Being the only small child living in Sampsel had its advantages. Times were different, life was safe and people in the area knew each other and were friendly. It was
early in July of 1953, a day with a record-setting high temperature.
I was sick and my mother, Helen Vanzant, had taken me to the doctor in Chillicothe. My dad, Roger Vanzant, stayed in Sampsel to run our little store. My mom and I were in with the doctor when the phone rang. The doctor talked briefly and handed the phone to my mother. As long as I live I will never forget the look on her face as she took that call. Our house was on fire, and being so rural a fire department was not very close. The doctor asked my mother if she was going to be OK and did she have some place to take me. She told him that she would take me to my grandmother's (Maude Trammell Vanzant) home in Chillicothe. By the time she drove back to Sampsel the house was smoldering ashes. I can't remember how long before they took me back to see where our house had been.

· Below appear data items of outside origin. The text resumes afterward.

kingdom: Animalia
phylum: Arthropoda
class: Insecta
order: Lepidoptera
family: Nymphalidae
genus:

One of the neighbors had ran in to the store and told my dad that our house was burning. A generator on our back porch had overheated and ignited. Dad was only able to reach inside and grab his overstuffed broken down easy chair. He threw my box of building blocks into the seat and pulled it out the door. Another neighbor had called the fire department in Chillicothe but it was too late to save the house by the time they got to Sampsel. Even though neighbors hurried to help, nearly everything was lost. And there was no insurance.
The old Todd house in Sampsel was empty and we were able to rent it. All the people in Sampsel and the surrounding area gave my mom a shower. Without that I really don't know how we would have survived. Still today, I have some of the items that were given to us by our wonderful friends and neighbors.